When Hurtado finally got her first major show at the age of 98, she was asked if recognition had come too late. She cleverly replied, ‘no, any earlier would have been too soon’. Hurtado had three husbands and four sons over the years so laughs in the interview that she spent a lot of time caring for people as well as making art. Interestingly, both Hurtado and Madge Gill (who did not manage to see her retrospective as she died in the 1960s) had support and ‘recognition’ within their own families. One of Gill’s sons became her lifetime assistant, and one of Hurtado’s sons and her husband, also artists, always acknowledged the power of their mother/wife’s work. Both Hurtado and Gill quote nature as the guiding source of their inspiration, including their experiences of giving birth. Far from diminishing the strength of their artwork, it is nature’s inspiration that results in a heightened understanding of the connectivity of all things.
Similarly, for me, foetuses, infants, children, have become guides, more so than parents entangled in the bustle of the outside world.
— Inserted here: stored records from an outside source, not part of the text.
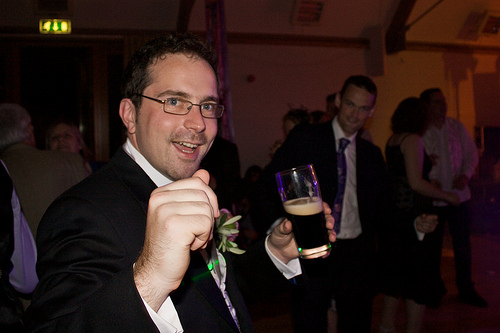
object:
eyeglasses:
[143, 93, 225, 119]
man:
[14, 25, 336, 332]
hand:
[143, 167, 225, 294]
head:
[335, 77, 379, 134]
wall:
[242, 44, 342, 101]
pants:
[288, 237, 377, 331]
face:
[138, 51, 220, 181]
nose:
[183, 105, 206, 132]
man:
[415, 86, 485, 308]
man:
[4, 101, 93, 233]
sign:
[35, 13, 79, 42]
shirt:
[324, 120, 364, 239]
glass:
[273, 163, 330, 259]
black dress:
[383, 129, 445, 307]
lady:
[377, 95, 460, 332]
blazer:
[19, 147, 297, 331]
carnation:
[218, 210, 246, 255]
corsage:
[204, 205, 250, 260]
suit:
[21, 137, 308, 331]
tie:
[332, 137, 349, 234]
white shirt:
[419, 119, 480, 204]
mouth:
[168, 134, 204, 159]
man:
[267, 78, 387, 332]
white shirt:
[4, 181, 40, 295]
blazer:
[267, 117, 388, 255]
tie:
[208, 242, 223, 281]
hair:
[127, 27, 221, 105]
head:
[126, 48, 226, 180]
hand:
[269, 197, 342, 258]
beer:
[283, 197, 329, 250]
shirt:
[122, 137, 244, 330]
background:
[227, 4, 496, 167]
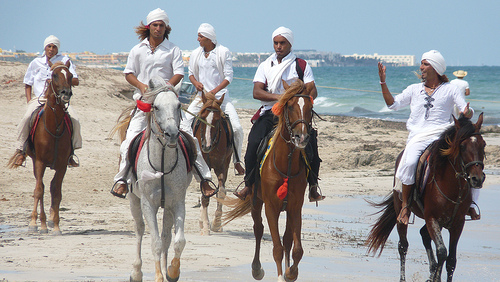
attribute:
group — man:
[16, 9, 486, 224]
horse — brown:
[24, 58, 75, 233]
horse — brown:
[363, 109, 490, 280]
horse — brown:
[216, 79, 319, 280]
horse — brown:
[182, 88, 240, 229]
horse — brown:
[10, 57, 75, 237]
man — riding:
[116, 14, 226, 244]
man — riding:
[18, 41, 108, 132]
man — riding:
[235, 8, 350, 153]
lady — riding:
[382, 51, 497, 220]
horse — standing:
[125, 85, 218, 272]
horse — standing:
[34, 66, 132, 270]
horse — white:
[127, 85, 199, 215]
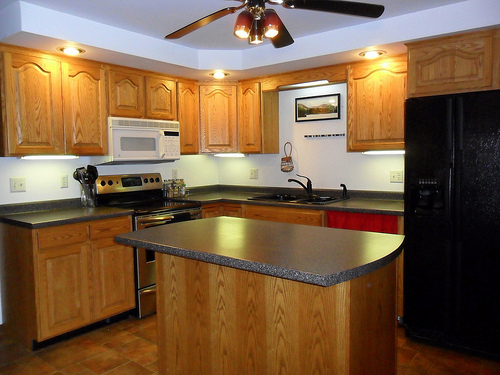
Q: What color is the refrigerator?
A: Black.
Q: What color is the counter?
A: Gray.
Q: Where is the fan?
A: The ceiling.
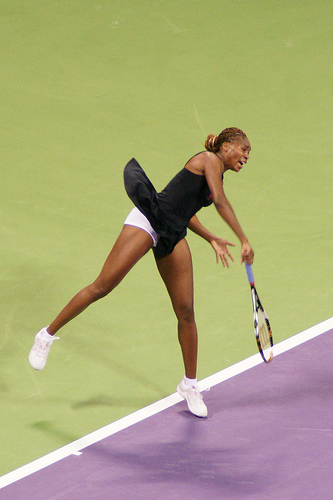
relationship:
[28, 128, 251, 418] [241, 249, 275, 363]
person holding racket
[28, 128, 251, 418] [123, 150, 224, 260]
person wearing black dress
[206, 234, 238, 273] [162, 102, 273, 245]
hand of person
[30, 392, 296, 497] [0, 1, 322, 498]
shadow on ground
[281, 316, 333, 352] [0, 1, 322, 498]
paint on ground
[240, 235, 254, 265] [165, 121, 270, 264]
hand of person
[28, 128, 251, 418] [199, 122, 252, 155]
person has hair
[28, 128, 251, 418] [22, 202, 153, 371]
person has leg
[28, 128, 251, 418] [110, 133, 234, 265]
person wearing dress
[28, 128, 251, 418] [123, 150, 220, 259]
person wearing dress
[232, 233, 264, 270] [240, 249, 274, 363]
hand holding racket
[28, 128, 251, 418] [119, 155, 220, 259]
person wearing black dress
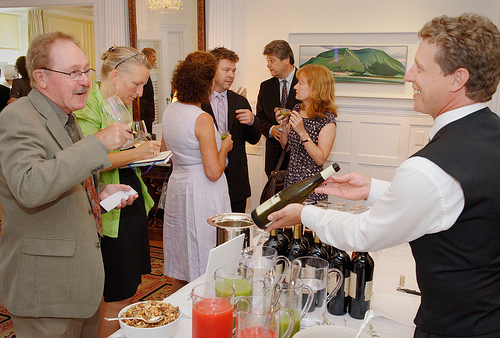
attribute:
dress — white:
[160, 98, 234, 283]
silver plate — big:
[207, 210, 254, 262]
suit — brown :
[3, 90, 135, 302]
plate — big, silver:
[207, 210, 258, 294]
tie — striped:
[206, 101, 238, 138]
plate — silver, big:
[208, 212, 257, 228]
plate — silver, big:
[213, 141, 497, 328]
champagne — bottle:
[247, 161, 341, 237]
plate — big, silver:
[175, 296, 194, 332]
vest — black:
[405, 106, 498, 336]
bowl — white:
[115, 294, 188, 333]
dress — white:
[155, 106, 232, 277]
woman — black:
[274, 62, 341, 205]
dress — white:
[284, 102, 339, 202]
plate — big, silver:
[190, 196, 269, 256]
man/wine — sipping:
[2, 31, 159, 331]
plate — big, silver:
[204, 212, 257, 234]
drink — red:
[189, 298, 234, 336]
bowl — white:
[116, 297, 181, 337]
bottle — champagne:
[283, 171, 333, 206]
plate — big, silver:
[206, 205, 261, 262]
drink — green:
[216, 279, 246, 294]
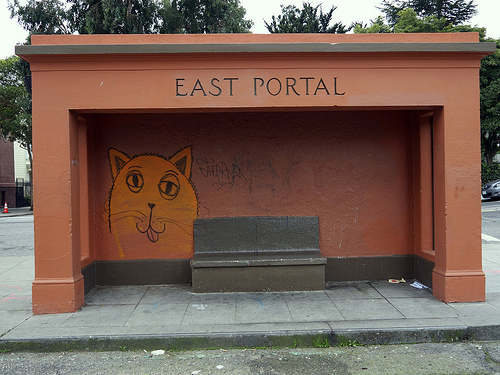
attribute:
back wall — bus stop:
[81, 107, 417, 283]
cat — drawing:
[106, 148, 195, 261]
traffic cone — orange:
[4, 199, 9, 213]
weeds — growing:
[309, 334, 362, 349]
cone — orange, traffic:
[1, 198, 11, 215]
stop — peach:
[12, 15, 498, 342]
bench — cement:
[180, 213, 329, 288]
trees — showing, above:
[2, 1, 498, 200]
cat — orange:
[102, 142, 215, 266]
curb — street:
[2, 323, 499, 351]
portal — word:
[250, 68, 354, 98]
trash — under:
[377, 271, 442, 303]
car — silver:
[483, 175, 499, 200]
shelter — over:
[14, 33, 485, 314]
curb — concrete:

The child is a guide to the inner world: as they explore their boundless, wondrous, unconscious imagination for the first time, we as parents are warmly invited to return to primary development too. In this way, we re-visit and glean from the phase where our most original ideas and deepest identity lie.
10 years since Frida was born, and 10 years since the birth of Studies in the Maternal, Frida fittingly stands outside of the British Library. With a little more time for the first time in a decade, I find myself back at the library with some regularity. My mind weighs heavy sometimes as it did before the embodied journey of creating three children. But the balance will always be better now, because of my children, and because of my art, which they ‘see’ in me.